## [Trecho fornecido]
▼▼▼

Encontros e Despedidas (MIlton Nascimento) X Só de Passagem (Pitty)

“Se eu morrer, sobrevive a mim com tamanha força

que acordarás as fúrias do pálido e do frio,

de sul a sul, ergue teus olhos indeléveis,

de sol a sol sonha através de tua boca cantante.

Não quero que tua risada ou teus passos hesitem.

Não quero que minha herança de alegria morra.

Não me chames. Estou ausente.

Vive em minha ausência como em uma casa.

A ausência é uma casa tão rápida

que dentro passarás pelas paredes

e pendurarás quadros no ar.

A ausência é uma casa tão transparente

que eu, morto, te verei, vivendo,

e se sofreres, meu amor, eu morrerei novamente.” (Pablo Neruda)

O texto dessa semana, para não fugir à regra, foi parido num tempo maior do que deveria. Mas dessa vez, tenho o álibi, um assunto que justifica. É adiar o inadiável e estender por um tempo maior, o que inevitavelmente chegará, cedo ou tarde. Mas na verdade, é muito além do que eu planejava fazer. Quando pensei nas músicas em questão, estava com uma idéia inicial. Fatos nos últimos dias, colaboraram para expandir minhas idéias, aliados às influências que andei lendo, e como resultado, não sei onde essa bomba vai explodir.

Explico-me, para que entendam que o objetivo pode ser um, e o resultado final ser diferente: a minha idéia era falar da vida. De como estamos nesse mundo de passagem, entre erros, acertos, tropeços e saltos, tentando fazer valer a pena, tendo sempre pessoas ao nosso redor que nos influenciam. Tendo crenças que nos influenciam, tendo percepções do mundo que nos influenciam. Para isso, escolhi duas músicas que cabem certo com a minha idéia inicial. Daí pensei: como falar de vida e não abranger parte impreterível dela? Então, vários pensamentos relacionados à finitude da vida, me vieram à mente. E sim, no meio de tudo, falarei dela, a temida, ou a salvação. A evitada ou o fim do sofrimento. Morte, entre de forma sutil aqui, para que todos possam refletir sobre você, dessa vez com um novo olhar. Vamos lá, vamos pelo menos tentar.

▲▲▲

## [Conteúdo dos dados]
▼▼▼

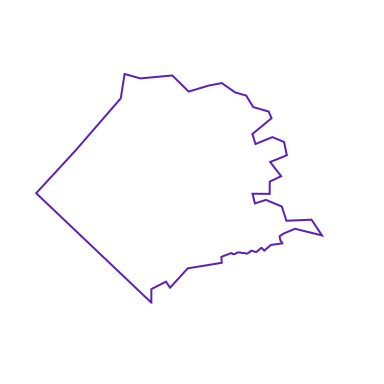 Davie, North Carolina, United States of America (orthographic projection), rotated 310°
{"feature_id": "52423323B1235583382537", "entity_name": "Davie", "entity_type": "district", "adm_level": 2, "iso_a3": "USA", "parent_name": "United States of America", "parent_adm1": "North Carolina", "projection": "orthographic", "projection_center": [-80.521, 35.903], "detail": "fine", "context": "isolated", "style": "outline", "palette": "violet", "viewbox_px": 384, "rotation_deg": 310, "n_neighbors": 0, "source": "geoboundaries", "source_scale": "gbopen_adm2", "svg_char_len": 1076}
<svg xmlns="http://www.w3.org/2000/svg" viewBox="0 0 384 384"><g transform="rotate(310 192 192)"><path d="M218.0,77.2L148.5,76.1L144.5,75.9L90.9,73.4L83.8,188.1L81.4,226.7L81.3,229.7L81.1,231.7L81.2,231.9L91.5,223.3L106.6,229.7L104.6,236.7L130.8,237.8L156.9,260.3L161.2,256.2L170.1,261.1L170.5,261.5L170.8,263.4L171.9,264.6L174.9,265.8L175.4,266.1L177.1,268.6L177.4,269.7L178.9,271.2L179.7,273.1L180.3,273.9L180.9,274.1L182.1,274.4L183.0,274.9L184.0,274.8L184.8,275.0L185.2,275.2L185.4,275.5L185.8,276.8L186.3,277.7L186.8,279.0L187.5,279.9L193.8,281.0L193.9,281.3L193.5,285.0L202.2,286.5L210.7,294.2L211.3,293.1L211.5,291.3L213.1,289.0L214.5,287.5L218.9,288.8L230.0,294.5L242.3,319.5L247.6,301.4L230.7,282.8L238.6,270.1L233.5,253.7L223.7,247.5L229.6,239.5L240.5,252.7L249.9,244.9L261.4,250.1L265.2,232.6L281.1,241.0L289.5,230.4L285.7,218.3L269.6,209.8L275.2,201.0L299.7,205.5L302.9,199.0L296.4,184.3L300.7,171.5L296.0,161.1L294.6,144.8L283.9,136.1L283.1,135.6L266.8,124.9L268.6,102.0L245.8,79.4L239.1,64.5L218.0,77.2Z" fill="none" stroke="#5b21b6" stroke-width="2"/></g></svg>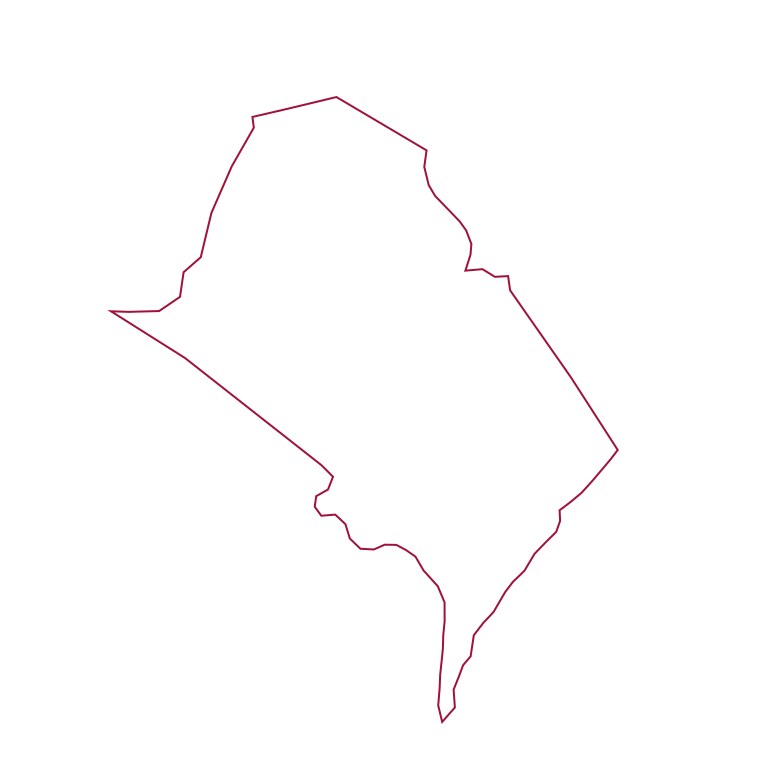 Areia de Baraúnas, Paraíba, Brazil, rotated 316°
{"feature_id": "56859067B67861482735217", "entity_name": "Areia de Baraúnas", "entity_type": "district", "adm_level": 2, "iso_a3": "BRA", "parent_name": "Brazil", "parent_adm1": "Paraíba", "projection": "orthographic", "projection_center": [-36.973, -7.117], "detail": "fine", "context": "isolated", "style": "outline", "palette": "rose", "viewbox_px": 768, "rotation_deg": 316, "n_neighbors": 0, "source": "geoboundaries", "source_scale": "gbopen_adm2", "svg_char_len": 1078}
<svg xmlns="http://www.w3.org/2000/svg" viewBox="0 0 768 768"><g transform="rotate(316 384 384)"><path d="M576.9,245.5L549.1,144.5L503.4,117.6L474.9,100.5L468.4,109.2L425.6,121.7L378.6,141.1L340.3,165.5L317.5,164.4L297.8,179.6L272.9,175.3L250.3,154.6L238.1,142.0L258.9,227.1L282.6,398.9L282.9,415.3L270.4,421.0L257.3,417.6L248.9,424.2L247.4,435.2L258.2,444.1L258.9,458.0L252.1,471.4L252.6,486.2L261.8,496.0L272.9,500.1L281.1,508.3L284.5,518.8L286.7,530.0L282.9,545.7L282.2,566.9L275.9,583.1L263.0,596.6L252.1,605.9L242.6,615.2L234.0,622.5L222.3,632.3L213.0,641.2L199.7,652.9L191.1,667.5L210.3,665.9L221.8,652.2L234.5,646.5L245.6,641.2L257.1,640.1L274.1,627.1L289.7,624.8L304.4,624.1L326.8,617.8L339.2,615.9L355.3,615.9L374.5,610.7L390.8,610.2L405.2,610.0L415.6,604.8L422.6,596.8L435.5,598.4L450.5,599.5L466.7,598.4L494.6,595.6L506.3,593.8L523.1,509.0L539.8,404.2L548.2,392.6L538.2,383.9L534.6,369.8L521.3,359.0L536.0,351.1L544.1,344.0L549.8,330.6L551.4,319.4L551.4,301.1L551.4,284.3L554.3,272.0L563.8,255.8L576.9,245.5Z" fill="none" stroke="#9f1239" stroke-width="2"/></g></svg>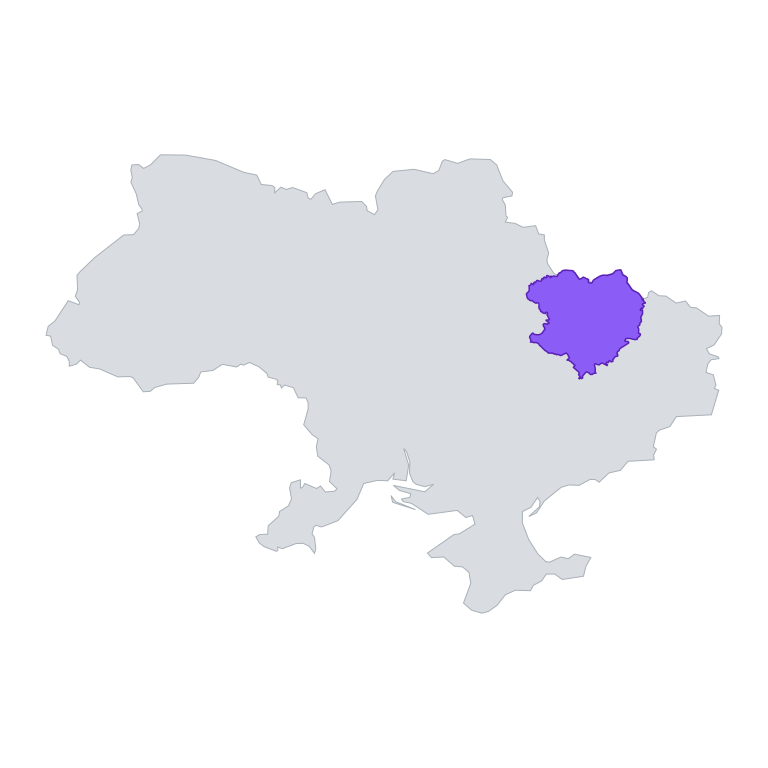 Kharkiv on a map of Ukraine (Albers equal-area conic projection)
{"feature_id": "UKR-328", "entity_name": "Kharkiv", "entity_type": "Region", "adm_level": 1, "iso_a3": "UKR", "parent_name": "Ukraine", "parent_adm1": "", "projection": "albers", "projection_center": [36.315, 49.479], "detail": "fine", "context": "in_parent", "style": "filled", "palette": "violet", "viewbox_px": 768, "rotation_deg": 0, "n_neighbors": 0, "source": "natural_earth", "source_scale": "10m", "svg_char_len": 9605}
<svg xmlns="http://www.w3.org/2000/svg" viewBox="0 0 768 768"><path d="M528.7,539.5L538.0,554.1L545.9,561.7L549.9,562.0L561.0,557.0L568.2,558.7L574.5,554.1L590.8,557.5L585.8,566.7L583.5,576.2L562.3,579.5L554.6,574.0L546.3,574.1L541.6,580.9L533.3,585.4L530.5,590.7L515.4,590.2L505.3,594.8L497.4,605.0L488.7,611.3L481.9,613.2L471.6,610.2L463.5,603.1L470.8,583.2L468.9,572.3L462.5,566.9L454.3,566.2L443.8,557.0L431.4,557.6L427.5,553.0L453.8,534.6L459.3,533.9L475.0,524.1L472.5,515.5L465.9,517.5L457.2,510.4L428.2,514.3L411.3,503.3L403.3,501.6L401.5,499.1L409.9,497.3L410.8,493.6L399.4,490.5L393.4,485.4L424.8,491.8L433.7,484.2L424.8,486.7L416.0,484.3L412.9,481.6L409.5,473.3L409.9,462.0L406.6,451.8L403.7,448.5L408.7,465.1L406.2,480.8L392.9,479.1L394.6,472.8L387.7,480.8L377.3,480.4L363.7,483.5L357.0,499.4L337.9,520.7L321.5,527.0L316.2,525.3L313.8,526.9L312.1,533.8L314.5,537.4L315.8,548.8L314.5,553.4L309.5,546.6L303.2,543.3L295.9,543.6L282.2,548.7L277.8,547.1L277.8,550.4L276.5,551.3L264.4,546.8L259.4,543.1L255.8,536.8L260.0,534.5L267.7,534.2L268.2,525.8L278.8,516.2L279.6,511.4L288.5,505.8L291.5,498.9L289.6,488.0L291.2,482.7L300.5,479.8L300.4,488.1L302.5,487.5L304.8,483.5L316.6,488.5L320.5,486.0L325.2,492.0L334.6,491.2L337.0,488.8L329.5,481.6L331.1,471.1L329.1,465.0L317.8,456.2L316.3,446.7L318.1,438.7L312.4,434.9L303.7,424.8L308.2,408.9L308.1,402.7L305.9,397.8L298.2,397.8L293.4,387.7L284.4,385.0L281.5,388.1L280.3,384.8L277.2,384.6L277.8,380.7L275.9,379.1L268.3,377.2L266.8,373.3L259.2,367.0L249.4,362.4L243.5,365.2L241.1,364.0L236.6,367.0L222.4,364.3L212.9,370.4L200.7,372.0L198.9,377.0L193.7,383.2L166.6,384.1L154.7,387.5L150.4,391.3L143.3,391.8L133.2,377.9L129.8,376.5L117.9,376.9L99.5,368.9L89.6,367.3L80.5,360.1L76.5,364.1L69.2,366.2L69.3,361.5L66.8,356.4L60.1,353.7L58.5,349.3L52.6,345.3L50.6,336.1L46.1,335.3L48.2,326.3L55.1,320.8L68.2,300.7L78.9,304.7L79.6,302.3L75.3,296.3L77.6,289.6L77.0,275.3L79.8,271.9L94.7,257.6L123.7,235.0L133.4,234.7L138.7,228.6L139.7,223.7L137.1,213.6L142.2,211.0L142.1,209.3L138.8,204.9L136.2,193.7L130.9,182.2L132.3,177.5L130.8,170.2L131.8,165.0L138.5,164.5L143.6,168.4L150.5,164.9L160.5,154.8L185.6,155.1L215.4,160.4L244.0,172.4L256.8,175.1L261.2,184.5L271.9,185.5L274.9,187.5L274.6,192.9L280.9,187.1L286.1,189.5L292.5,187.5L306.8,192.7L308.0,197.8L310.8,199.4L315.6,193.7L325.0,189.7L332.4,204.4L340.0,202.1L361.7,201.5L366.6,206.4L367.1,210.6L374.4,214.7L377.9,209.8L375.4,195.8L377.6,190.7L384.5,179.4L393.1,171.4L414.1,169.3L433.1,173.7L438.9,170.4L442.2,161.5L444.9,159.6L457.7,163.4L469.8,158.9L490.3,159.5L496.7,165.0L502.9,180.7L512.6,192.3L511.9,195.9L502.7,197.8L502.4,199.8L505.3,205.0L506.0,215.9L507.6,217.3L505.3,222.1L515.1,223.4L523.0,227.3L535.6,225.7L538.8,233.9L544.3,234.9L544.4,240.3L548.7,253.0L546.9,259.7L547.6,263.8L554.0,273.6L557.0,274.9L564.9,269.8L573.1,271.4L580.0,278.7L587.1,278.7L591.5,282.8L596.5,278.0L620.6,271.0L626.6,277.7L627.5,282.1L631.2,288.1L644.0,298.6L647.6,297.4L648.6,292.5L651.6,290.8L658.8,295.7L666.0,296.1L676.2,303.1L685.5,301.0L690.5,307.3L696.4,307.9L708.6,316.2L719.6,315.4L719.2,323.7L721.9,327.2L721.6,333.9L714.0,345.0L706.5,348.6L709.3,353.8L718.3,356.9L718.9,358.6L711.0,359.8L707.9,363.8L706.0,372.4L713.3,374.8L715.9,385.1L714.4,388.5L718.7,390.2L711.4,414.8L676.4,416.6L669.8,426.6L659.4,430.1L656.3,433.1L653.4,446.7L656.5,449.2L653.6,455.0L654.2,459.8L628.1,461.3L620.3,470.4L609.0,472.9L599.1,482.2L595.0,479.4L589.9,479.5L579.0,485.4L569.0,484.9L561.2,487.3L544.3,501.0L536.4,513.0L528.8,516.5L539.5,506.7L540.0,501.5L537.6,497.5L530.9,507.3L522.4,511.6L522.4,523.1L528.7,539.5ZM415.5,509.6L392.7,502.3L391.0,495.6L395.7,501.7L415.5,509.6Z" fill="#d9dde1" stroke="#a8b0b8" stroke-width="1"/><path d="M620.3,269.8L621.1,270.2L621.6,271.7L622.2,273.5L622.8,275.0L626.0,276.5L627.2,277.8L627.3,280.1L626.9,282.1L626.9,282.7L627.2,283.1L628.5,284.4L632.1,289.8L633.4,290.7L636.3,292.0L637.8,292.8L639.1,293.9L640.2,295.3L641.5,297.4L642.1,298.6L642.1,299.4L642.3,299.8L643.1,299.2L643.3,300.1L644.0,301.6L644.4,302.1L645.3,302.6L645.3,302.8L645.0,303.2L643.9,303.4L643.2,303.6L642.6,304.0L642.4,304.2L642.3,304.5L642.5,304.8L644.0,306.0L644.1,306.3L643.2,307.1L643.0,307.4L642.7,308.3L642.4,308.4L641.3,308.2L640.8,308.8L640.3,309.7L640.3,309.9L640.4,310.2L640.5,310.4L641.9,309.9L642.3,310.0L642.5,310.3L642.6,310.7L642.5,312.3L642.6,313.7L642.3,314.3L641.9,314.8L641.5,316.1L641.3,316.4L640.7,316.8L640.6,317.1L640.9,318.2L641.3,318.8L641.3,319.2L641.0,319.4L641.0,319.7L641.4,321.0L641.4,321.5L641.0,322.0L640.2,322.7L640.0,322.9L639.9,323.7L639.8,324.7L639.5,325.3L639.3,325.5L638.3,326.0L637.8,326.7L637.7,327.1L637.8,327.4L638.5,328.2L638.7,329.0L638.7,329.3L638.6,332.2L638.6,332.9L638.8,333.4L639.8,333.6L640.2,333.8L640.4,334.3L640.3,335.0L639.8,335.9L639.3,336.5L638.3,337.2L637.4,338.0L637.3,339.0L637.0,339.4L634.6,339.6L629.8,338.4L626.3,338.5L626.0,338.6L625.8,338.8L624.7,340.8L624.7,341.0L625.5,341.3L626.9,341.4L627.9,341.4L628.2,341.7L628.7,342.4L628.8,342.6L628.7,342.8L628.4,343.2L619.9,348.6L619.3,349.6L619.2,350.4L619.0,350.7L618.8,350.9L618.0,351.2L617.8,351.4L616.9,352.7L616.9,353.1L617.5,353.7L617.4,354.6L617.8,355.4L617.8,355.8L617.5,356.1L617.0,356.3L616.0,356.3L614.3,357.5L614.2,357.6L613.7,358.9L613.1,359.2L612.9,359.6L612.8,360.1L612.9,361.3L612.7,361.4L611.6,361.8L611.1,361.8L610.8,361.6L610.0,360.8L609.4,360.7L609.2,360.7L608.9,361.1L608.7,361.5L608.6,362.3L608.2,362.6L607.9,362.6L607.0,362.2L606.8,362.3L606.6,362.5L606.1,363.2L606.0,363.6L606.1,363.9L606.3,364.1L607.1,364.5L607.4,364.7L607.3,365.2L607.0,365.5L606.7,365.4L606.1,365.0L602.5,363.2L602.0,363.1L601.4,363.2L600.9,363.4L599.5,364.7L599.4,364.8L597.6,364.6L597.1,364.5L596.0,363.9L595.5,363.8L594.9,363.9L594.5,364.2L594.5,364.5L594.5,365.0L595.2,368.1L595.3,369.6L595.2,371.1L595.3,371.8L595.8,373.1L593.6,373.4L592.9,373.9L592.6,374.3L592.3,374.4L590.9,374.5L590.2,374.4L589.6,373.6L589.1,373.1L587.4,372.2L586.8,372.0L586.2,372.0L585.6,372.5L582.9,375.8L582.2,377.0L582.3,377.2L582.7,377.6L582.6,378.0L581.6,378.6L581.4,378.6L580.9,378.2L580.5,378.0L580.4,378.0L579.6,378.8L579.4,378.8L578.8,378.3L578.8,378.2L580.1,376.4L579.9,376.1L578.6,374.8L578.6,374.4L579.2,373.1L579.2,372.7L578.7,372.0L576.0,369.7L575.1,368.8L573.5,367.6L573.5,367.2L573.7,366.8L574.5,366.1L574.9,365.6L574.9,365.4L574.7,365.1L573.4,364.2L573.2,363.7L573.0,363.4L571.5,362.4L571.3,362.1L571.3,361.9L571.2,361.6L569.9,361.1L568.7,360.2L567.3,360.2L567.1,360.1L567.1,359.9L567.6,359.4L568.7,358.7L569.2,357.9L569.4,357.5L568.3,356.0L568.2,355.9L568.3,355.4L568.1,355.0L567.8,354.5L566.8,353.6L566.3,353.2L565.9,353.1L565.5,353.4L563.7,354.1L562.3,355.0L561.7,355.1L560.8,355.5L560.4,355.5L559.3,354.9L557.7,354.4L557.4,354.4L556.9,354.7L556.5,354.7L555.9,354.2L555.4,354.0L554.3,354.1L553.8,353.9L553.0,353.1L552.8,353.1L552.1,353.3L550.1,353.0L549.2,353.1L548.4,353.1L548.2,353.0L546.9,351.6L544.7,350.3L543.3,348.7L542.3,348.0L541.8,347.2L539.4,345.2L539.1,344.4L538.7,343.9L537.6,343.1L536.8,342.7L535.1,342.5L534.0,342.7L533.7,342.6L532.8,342.1L532.0,342.3L530.7,342.0L530.9,341.7L530.9,341.3L530.7,340.0L530.4,339.0L529.7,337.7L529.6,337.2L529.8,336.4L530.4,335.4L532.3,333.3L532.7,333.1L533.3,333.3L533.7,333.8L534.1,334.2L534.8,334.5L538.4,334.8L539.2,334.7L541.2,333.8L541.8,333.3L542.9,332.1L543.9,330.5L544.9,329.2L544.9,328.7L544.5,328.2L544.5,327.9L544.6,327.6L544.6,327.3L543.8,326.8L543.3,325.6L543.2,325.3L543.2,324.9L543.4,324.2L543.7,323.9L544.8,323.6L547.3,324.2L547.8,323.6L548.8,323.4L549.0,323.1L548.8,322.7L548.5,322.3L547.7,321.8L547.0,321.2L546.3,320.8L546.2,320.6L546.1,320.2L546.4,320.0L548.2,320.0L548.9,319.8L549.3,319.7L549.2,319.2L548.9,318.4L547.3,315.3L547.0,314.5L547.0,314.1L547.6,313.7L547.5,312.8L547.4,312.6L547.0,312.4L545.9,312.3L545.6,312.5L545.3,313.2L545.1,313.5L544.4,313.4L542.4,312.7L542.2,312.0L542.0,311.8L541.0,311.6L540.6,311.3L540.5,310.0L540.3,309.8L539.4,309.1L539.2,308.5L538.9,307.3L538.9,306.4L539.1,304.8L539.0,304.0L538.7,303.5L538.1,302.9L537.4,302.7L537.0,302.8L536.4,303.1L535.7,303.1L533.5,301.9L532.8,301.0L532.3,300.7L530.8,300.7L530.1,300.5L529.6,300.1L529.2,299.6L528.1,299.1L527.1,297.5L526.9,296.0L526.3,294.2L527.1,293.0L529.0,291.1L529.2,289.9L529.2,286.7L528.9,285.9L530.5,285.0L530.7,284.8L531.2,283.5L531.5,283.4L532.0,283.9L532.5,284.3L533.2,284.6L533.4,284.5L533.6,284.2L533.5,283.6L533.6,283.4L533.7,283.0L534.2,282.4L534.5,282.2L534.8,282.1L535.3,282.5L535.6,282.6L536.3,281.2L536.7,280.7L537.0,280.5L537.3,280.4L538.2,280.6L539.2,281.1L539.9,281.2L541.5,280.9L541.6,280.7L541.7,280.4L541.5,279.6L541.5,279.4L541.9,278.8L542.2,278.6L543.3,278.9L543.6,278.7L543.6,278.2L543.6,277.7L544.1,277.3L544.4,277.1L544.9,277.2L546.0,277.8L546.5,277.8L546.6,277.4L546.7,276.1L546.8,275.7L547.1,275.5L547.6,275.6L548.0,275.7L550.4,277.3L550.7,277.5L550.9,277.4L550.5,276.6L550.5,276.4L550.7,276.2L551.8,276.5L552.9,276.4L553.5,276.1L554.1,276.0L555.3,276.4L556.0,276.5L556.9,276.4L557.1,276.3L557.4,276.0L557.6,275.6L557.7,275.0L557.8,275.0L558.3,274.4L558.7,273.6L559.3,272.9L560.7,272.6L561.8,271.2L562.3,270.8L563.0,270.5L566.4,270.2L572.7,270.7L573.7,271.3L574.0,272.3L575.0,272.8L578.7,278.7L579.5,279.1L580.4,279.1L581.2,278.7L583.0,277.3L583.5,277.2L583.8,277.4L584.6,277.8L585.4,278.0L586.4,278.7L587.5,279.0L588.4,279.5L588.5,279.6L588.4,279.8L588.3,281.7L588.4,282.2L588.9,282.6L589.7,282.9L590.6,283.1L591.4,283.0L592.1,282.5L592.4,282.0L593.0,280.8L593.3,280.3L593.8,279.8L599.8,276.2L602.2,275.3L604.6,275.1L607.2,275.5L612.5,273.9L613.5,273.0L615.6,270.8L616.7,270.4L620.3,269.8Z" fill="#8b5cf6" stroke="#5b21b6" stroke-width="1.5"/></svg>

▲▲▲

## [Sua tarefa]
No trecho fornecido, a quem são atribuídos os versos citados antes da parte em prosa? Para responder, use só o trecho fornecido.

## [Resposta do exercício]
A Pablo Neruda.